Лиса приложила свои пальцы к его ладоням. 
- Не стану. Если тебе недостаточно тех канатов, которыми ты привязал меня к себе, пусть будет еще и этот, – ответила она. 
- Мне мало. Мне всегда будет мало. 
С того самого дня, как он отвел взгляд от закрывающихся за ней ворот в шталаге. С того самого дня, как он думал, что потерял ее навсегда. Этот страх жил в нем незримо. Час за часом. Шаг за шагом. Рваться за ней и стоять на месте. Да, ему всегда будет мало канатов, цепей, собственных сил. Ему всегда будет мало ее
Пианист вжался лицом в ее руки и тихо заговорил: 
- Я, наконец, куплю тебе нормальное кольцо. Сегодня же. Платье… у тебя было такое… черт, я не знаю, как называется этот цвет. Как топленое молоко. С узкими рукавами. Ты надевала его с ниткой жемчуга на крестины. Такая добропорядочная жена и мать. Когда ты в нем, я хочу тебя так сильно, что едва дышу. Так что в церковь мы не пойдем. Это непристойно, думать о твоем животе и бедрах во время венчания. Детей отправим к Бернабе, они только рады будут. И запремся на несколько суток дома. Хочешь? 

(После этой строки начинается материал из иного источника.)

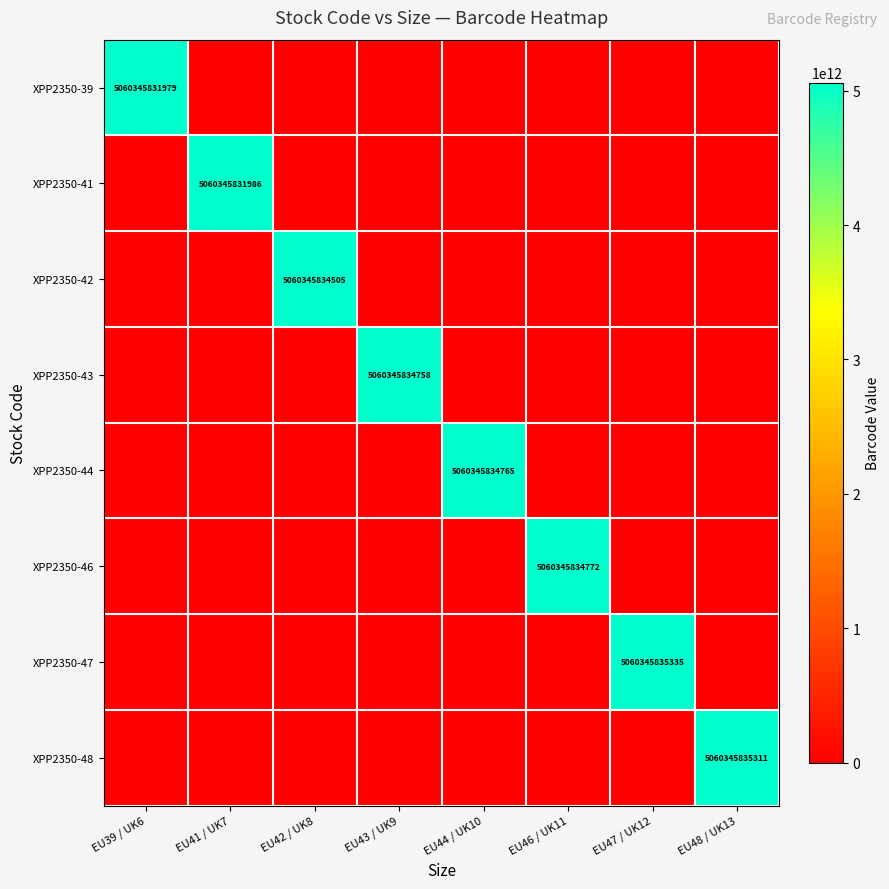

The XPP2350-47 series shows 5060345835335 at EU47 / UK12. True or false?

True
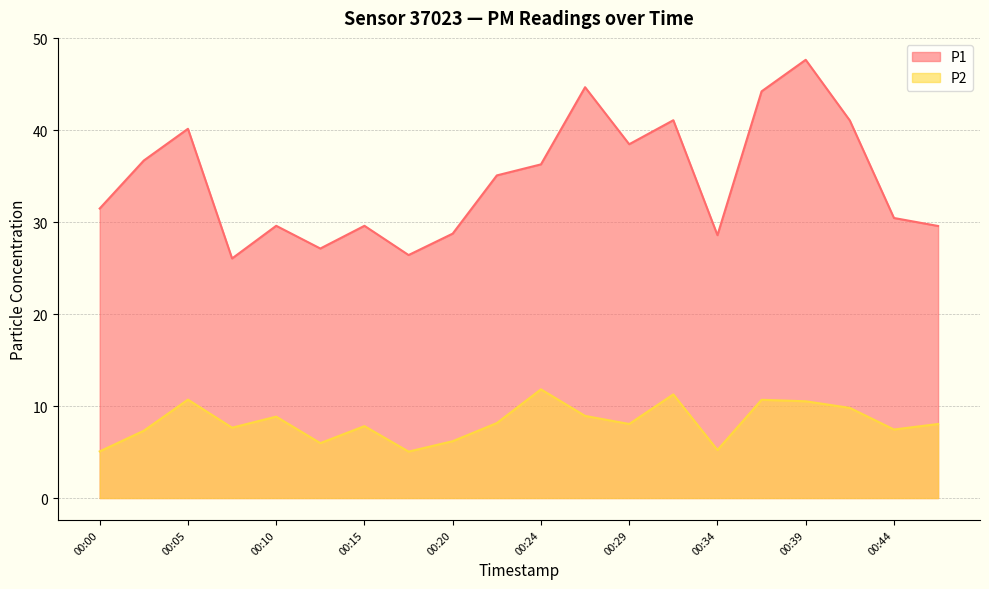

True or false: P1 and P2 cross at least once.

False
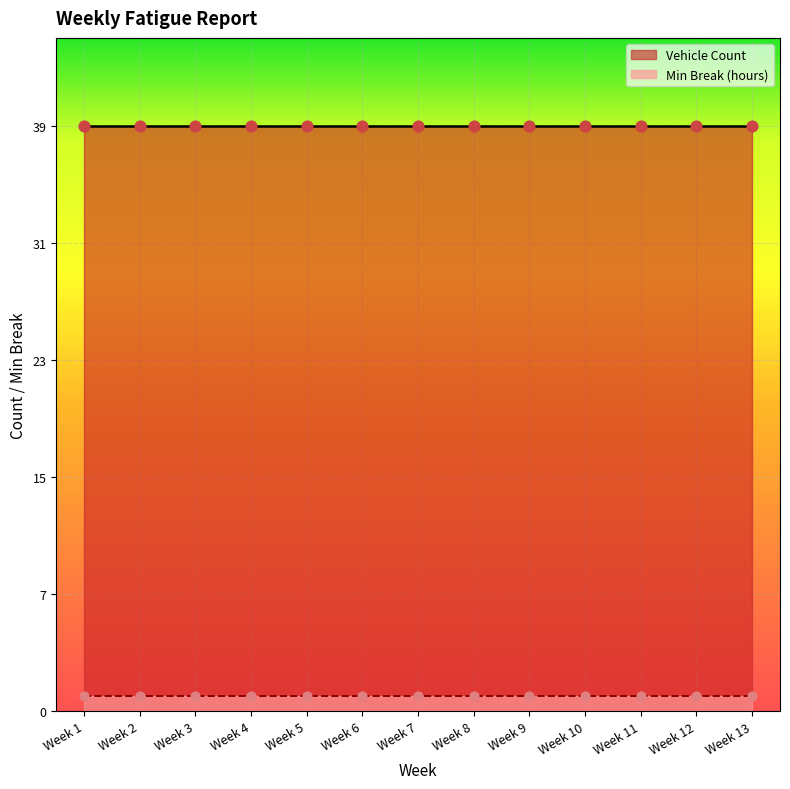

At which category is the sum across all series the highest?

Week 1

- Хочу, - кивнула она. – Только прошу тебя, пожалуйста… пусть не будет никакой музыки. 
- Пусть не будет никакой музыки, - хмыкнул Пианист и рассмеялся: - Разве только если радио включится само собой. Но я обещаю тебе его выключить. 
Лиса снова промолчала. Она знала, Пианист всегда будет выключать радио. До тех пор, пока она не попросит его об обратном, пока она не найдет в себе силы услышать его музыку.